I can wrap my head around the Great Wheel cosmology, as conveniently printed in the D&D 5E PHB; and I can also wrap my head around the spin WOTC gave the cosmology back in 4E. I own the Manual of the Planes, for 3E and 4E.
I have several, to many thousands of pages of PF hardbacks; and I'm not seeing the quick, simple, easy presentation of the cosmology. Knowledge of it appears to be assumed? There are different planes named, and different celestials / outsiders around every corner.
For PF 1E to have been D&D 3.XX; it seemed to throw a lot at the wall in a hurry?
The first presentation of the PF1 cosmology is in a distinct cosmology chapter in the original PF1 'Inner Sea World Guide' the core setting book which gives a concise overview of the cosmology, and it was later expanded on with a book of its own 'The Great Beyond: A Guide to the Multiverse'.
PF2E includes a primer on the cosmology in the 2E Gamemastery Guide in a chapter of its own.

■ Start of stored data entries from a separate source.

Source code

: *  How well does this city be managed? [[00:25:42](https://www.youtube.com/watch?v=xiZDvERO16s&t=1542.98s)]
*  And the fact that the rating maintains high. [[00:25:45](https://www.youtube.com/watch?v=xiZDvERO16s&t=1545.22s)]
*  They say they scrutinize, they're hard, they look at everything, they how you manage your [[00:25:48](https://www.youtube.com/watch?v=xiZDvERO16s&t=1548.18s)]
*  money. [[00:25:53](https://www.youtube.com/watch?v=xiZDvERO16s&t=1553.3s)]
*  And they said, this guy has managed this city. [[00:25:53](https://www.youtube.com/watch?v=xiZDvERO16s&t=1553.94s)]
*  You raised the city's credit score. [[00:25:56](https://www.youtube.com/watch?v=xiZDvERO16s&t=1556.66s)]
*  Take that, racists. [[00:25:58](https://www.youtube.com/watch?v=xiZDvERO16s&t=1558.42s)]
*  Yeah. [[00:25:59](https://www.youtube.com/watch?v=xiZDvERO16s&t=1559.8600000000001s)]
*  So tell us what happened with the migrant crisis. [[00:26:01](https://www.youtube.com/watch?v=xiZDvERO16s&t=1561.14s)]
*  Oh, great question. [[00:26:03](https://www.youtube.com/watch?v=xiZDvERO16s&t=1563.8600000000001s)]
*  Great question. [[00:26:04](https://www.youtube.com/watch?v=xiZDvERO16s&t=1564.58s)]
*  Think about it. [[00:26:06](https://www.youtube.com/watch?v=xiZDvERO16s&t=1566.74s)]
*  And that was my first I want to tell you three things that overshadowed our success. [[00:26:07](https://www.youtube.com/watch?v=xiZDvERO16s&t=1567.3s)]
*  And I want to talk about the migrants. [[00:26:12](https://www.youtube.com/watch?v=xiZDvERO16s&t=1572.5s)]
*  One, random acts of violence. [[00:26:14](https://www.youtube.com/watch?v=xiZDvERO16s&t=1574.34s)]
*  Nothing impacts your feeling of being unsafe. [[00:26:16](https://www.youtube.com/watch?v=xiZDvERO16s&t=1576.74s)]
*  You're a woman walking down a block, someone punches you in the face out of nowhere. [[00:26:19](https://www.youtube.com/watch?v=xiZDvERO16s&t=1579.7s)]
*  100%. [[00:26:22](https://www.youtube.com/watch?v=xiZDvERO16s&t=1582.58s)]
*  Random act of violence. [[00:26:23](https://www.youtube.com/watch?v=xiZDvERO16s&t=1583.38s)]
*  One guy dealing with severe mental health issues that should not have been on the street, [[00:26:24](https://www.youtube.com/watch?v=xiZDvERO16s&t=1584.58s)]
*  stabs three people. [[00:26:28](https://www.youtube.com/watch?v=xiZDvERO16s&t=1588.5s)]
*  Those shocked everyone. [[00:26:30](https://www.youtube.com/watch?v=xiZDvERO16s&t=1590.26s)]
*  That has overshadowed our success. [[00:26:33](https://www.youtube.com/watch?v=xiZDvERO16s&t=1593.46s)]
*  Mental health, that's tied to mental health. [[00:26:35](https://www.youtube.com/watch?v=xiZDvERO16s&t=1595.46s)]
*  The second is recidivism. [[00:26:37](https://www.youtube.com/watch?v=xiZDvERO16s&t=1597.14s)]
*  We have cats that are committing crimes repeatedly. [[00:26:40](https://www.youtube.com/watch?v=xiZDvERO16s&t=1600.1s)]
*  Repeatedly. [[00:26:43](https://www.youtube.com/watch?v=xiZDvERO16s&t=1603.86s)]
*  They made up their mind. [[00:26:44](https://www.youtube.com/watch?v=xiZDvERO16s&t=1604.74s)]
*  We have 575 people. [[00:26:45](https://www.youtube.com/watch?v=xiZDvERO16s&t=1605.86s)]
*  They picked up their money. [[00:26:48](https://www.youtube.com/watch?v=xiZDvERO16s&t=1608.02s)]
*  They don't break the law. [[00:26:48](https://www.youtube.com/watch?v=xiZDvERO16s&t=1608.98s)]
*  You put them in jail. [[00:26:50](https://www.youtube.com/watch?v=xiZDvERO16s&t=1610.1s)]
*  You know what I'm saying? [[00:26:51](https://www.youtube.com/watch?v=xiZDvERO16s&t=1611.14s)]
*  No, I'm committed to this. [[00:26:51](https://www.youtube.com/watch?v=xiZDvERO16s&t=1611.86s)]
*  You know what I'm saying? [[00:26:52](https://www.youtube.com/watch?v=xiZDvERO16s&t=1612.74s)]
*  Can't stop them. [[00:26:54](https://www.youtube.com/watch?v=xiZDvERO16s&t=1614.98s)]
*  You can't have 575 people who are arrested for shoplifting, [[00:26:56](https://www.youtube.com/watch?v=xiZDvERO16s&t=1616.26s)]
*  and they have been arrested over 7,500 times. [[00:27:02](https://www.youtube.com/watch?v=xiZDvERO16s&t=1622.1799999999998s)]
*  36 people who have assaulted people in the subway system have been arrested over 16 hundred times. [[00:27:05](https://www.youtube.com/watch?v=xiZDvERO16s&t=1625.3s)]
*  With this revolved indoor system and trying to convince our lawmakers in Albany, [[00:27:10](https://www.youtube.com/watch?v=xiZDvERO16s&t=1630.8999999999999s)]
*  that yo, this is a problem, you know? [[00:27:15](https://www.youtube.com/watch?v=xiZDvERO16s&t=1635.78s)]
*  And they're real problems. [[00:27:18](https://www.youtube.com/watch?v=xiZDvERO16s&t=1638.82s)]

I wrote the above three FWIW.
I personally think that PF benefits from having had a cosmology in mind at the outset of the core setting and natives for those planes in mind, whereas D&D had a slow and not necessarily planned in advance development and population of its cosmology. But of course YMMV.
I don't own the Inner Sea World Guide, or The Great Beyond: a Guide to the Multiverse.
I do own the encyclopedic Core Rulebook, Strategy Guide, Gamemastery Guide, Advanced Player's Guide, Ultimate Magic, the NPC Codex, Monster Codex, and all 6 of the Bestiaries. Plus the Beginner's Box, the Dragons Unleashed Campaign Setting, and the Bestiary 1 Pawns. And in all of that, there isn't very much cosmology information. I've had to just treat it as equivalent to the 3E & 5E cosmology.
But then there are so many Celestials / outsiders, and planes, and some of the names are different..... It's overwhelming; because this isn't my only RPG, or even my only hobby.